Exclusives

Veritone: AI Can Solve Broadcast Media’s Measurement Issue

Veritone on April 11 provided a closer look at the critical issues facing broadcast salespeople, including the ongoing issue of accurately measuring audience sizes, and explained how artificial intelligence (AI) can help.

The company also delved into how broadcast advertising is, according to Veritone, “reaffirming its timeless influence and relevance as the original influencers of our time, with intelligent technologies that watch, listen, and count brand exposures and audience response within radio and TV programming.”

The issues were discussed during a webinar, “An Exclusive Debrief: Using AI to Solve Broadcast Media’s Measurement Issue,” in which Stephanie Callihan, senior development lead at the Center for Sales Strategy and immediate past VP/market manager, Cox Media Group Houston, also explored the role of AI in solving broadcast media’s measurement issues, thereby increasing share of ad-spend while reducing advertiser churn.

Viewers were able to learn how AI is being used to demonstrate proof of performance and measure ad lift to unlock increased revenue opportunities for broadcast media across three areas: advertising and content intelligence, attribution, and archive and monetization.

“We’re really excited to have you here today and we have a really exciting topic to talk about, which is how AI is making broadcasters money,” Paul Cramer, managing director of media and broadcast at Veritone, said at the start of the webinar.

“For those of you who aren’t familiar with Veritone, we help you manage and monetize your content using AI, and we work with over 2, 000 media brands in six countries across cultural environments,” he pointed out, noting those brands include CBS News, CNBC, CNN, CNBC, Cox Radio and Television, Hearst Television, iHeartMedia and NBCUniversal.

“But today we’re going to focus on two primary use cases of AI” when it comes to making money: One, through content intelligence, and number two, through advertising intelligence,” he said.

He talked next about the evolution of AI, noting that “a lot of times today we hear about AI in the form of generative AI; we hear of AI as a way to automate workflows and remove the drudgery and the mundane human tasks” that workers are typically stuck handling themselves.

“If you think about AI, it really creates structured data,” he said, pointing to a recent report that said 80-90 percent of the audio and video content being created still is “completely unstructured.”

He explained: “That means we cannot search for moments inside of that content. It’s not indexed. What’s great with structuring content is it offers a lot of benefits. And if you roll back the clock and think of the earliest days of the internet, probably some of us remember what it was like to go do research prior to the internet. You had to go to the library, there was the Dewey Decimal system, there was microfilm. We had media and articles and stuff like that that just had a little bit of metadata attached to it. Maybe it was an abstract or a synopsis of what was in the article, but I couldn’t literally search for something within that article.”

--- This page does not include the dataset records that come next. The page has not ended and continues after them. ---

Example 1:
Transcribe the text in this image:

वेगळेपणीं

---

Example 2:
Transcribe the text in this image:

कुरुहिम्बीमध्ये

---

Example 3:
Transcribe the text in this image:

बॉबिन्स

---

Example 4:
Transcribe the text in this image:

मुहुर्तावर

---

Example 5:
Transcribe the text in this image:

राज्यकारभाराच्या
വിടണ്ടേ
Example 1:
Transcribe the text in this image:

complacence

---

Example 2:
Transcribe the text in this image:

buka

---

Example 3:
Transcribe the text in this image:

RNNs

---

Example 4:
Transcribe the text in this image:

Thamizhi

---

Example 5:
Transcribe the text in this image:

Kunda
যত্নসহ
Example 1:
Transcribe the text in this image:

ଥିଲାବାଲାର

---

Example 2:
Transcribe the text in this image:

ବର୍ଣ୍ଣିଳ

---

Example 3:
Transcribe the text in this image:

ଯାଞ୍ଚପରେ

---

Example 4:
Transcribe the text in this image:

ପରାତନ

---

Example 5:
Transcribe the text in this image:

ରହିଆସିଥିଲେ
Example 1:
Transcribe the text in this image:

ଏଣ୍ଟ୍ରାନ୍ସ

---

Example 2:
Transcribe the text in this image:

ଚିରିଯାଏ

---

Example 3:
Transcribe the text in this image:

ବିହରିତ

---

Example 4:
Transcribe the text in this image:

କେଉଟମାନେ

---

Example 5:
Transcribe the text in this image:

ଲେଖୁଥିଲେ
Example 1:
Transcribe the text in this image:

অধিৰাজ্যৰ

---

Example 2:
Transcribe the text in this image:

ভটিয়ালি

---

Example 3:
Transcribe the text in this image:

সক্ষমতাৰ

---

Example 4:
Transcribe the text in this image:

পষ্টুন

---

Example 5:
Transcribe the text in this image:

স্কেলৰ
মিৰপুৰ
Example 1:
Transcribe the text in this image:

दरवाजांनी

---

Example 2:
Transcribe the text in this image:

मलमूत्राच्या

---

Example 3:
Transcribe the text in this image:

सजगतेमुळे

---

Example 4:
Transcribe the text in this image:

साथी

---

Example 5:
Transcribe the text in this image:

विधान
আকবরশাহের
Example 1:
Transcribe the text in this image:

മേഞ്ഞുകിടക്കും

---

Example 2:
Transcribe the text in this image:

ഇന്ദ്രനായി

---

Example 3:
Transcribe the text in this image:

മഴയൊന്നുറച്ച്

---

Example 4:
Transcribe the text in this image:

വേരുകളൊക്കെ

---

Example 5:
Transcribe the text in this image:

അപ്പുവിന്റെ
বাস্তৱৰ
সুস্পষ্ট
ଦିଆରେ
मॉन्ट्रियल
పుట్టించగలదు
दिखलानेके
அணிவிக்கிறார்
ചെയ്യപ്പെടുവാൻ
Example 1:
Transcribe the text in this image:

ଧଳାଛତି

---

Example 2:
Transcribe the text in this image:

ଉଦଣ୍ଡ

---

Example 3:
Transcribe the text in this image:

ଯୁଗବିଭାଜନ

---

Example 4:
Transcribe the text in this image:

But, he pointed out, “when we started to digitize the world’s text, and it started to go online, we had … [companies] that made all that text structured and searchable so it could be quantifiable,  measurable and targetable.”

Flash forward and “AI is doing the same exact thing now for audio and video content,” he said.  This is “moving us away from just classifying that content to understanding it,” he noted.  And that “helps you with your sales strategy and helps you monetize content that you own from licensing opportunities,” he said, adding that is “setting the stage and future proofing your organization so that you can start to feed these new large language models.”

Cox Media Group’s radio and TV divisions started “using AI to transcribe and to index and quantify everything that’s being delivered in their programming in real-time,” he told viewers. Those analytics are then used as part of the Cox sales team’s “strategy for business development and revenue retention,” he said.

Cox used Veritone’s AI in Houston to get credit for running ad campaigns, Callihan pointed out, explaining that, with Al, “all of a sudden we had this ability to get credit on different campaigns,” she said.

As an example, she said: “We would do a large campaign during rodeo season, and we could go in and search by that sponsor and really show in almost real-time how many times we had mentioned that sponsor on that day, within that week during the campaign. And it allowed us to do things and show the attribution of what we were doing quickly, whereas … even a few years ago, if you were putting together a recap, you were never really sure if you were getting everything, short of listening and going through the logger.”

But, using AI, “you’re able to get credit for absolutely everything that you’re doing, and then what that allows you to do is, when you start getting that credit, it creates immediate renewals,” she told viewers. “You’re able to go in at the end of the campaign and show the success of the campaign and build that renewal and move it forward.”

That, responded Cramer, “really lines it up with a lot of the research we’ve done internally where you’ve talked about, ‘Hey, how do I get renewal faster? How do I reduce churn?’ We’ve seen that, when advertisers are connected to this data, they cancel 40 to 50 percent less than advertisers who aren’t receiving this data, and they also spend about 15 percent more because … they’re seeing the results of the campaign, including the true delivery of everything they’re getting outside of just Spotify.”

The webinar was held by Veritone in partnership with The Center for Sales Strategy.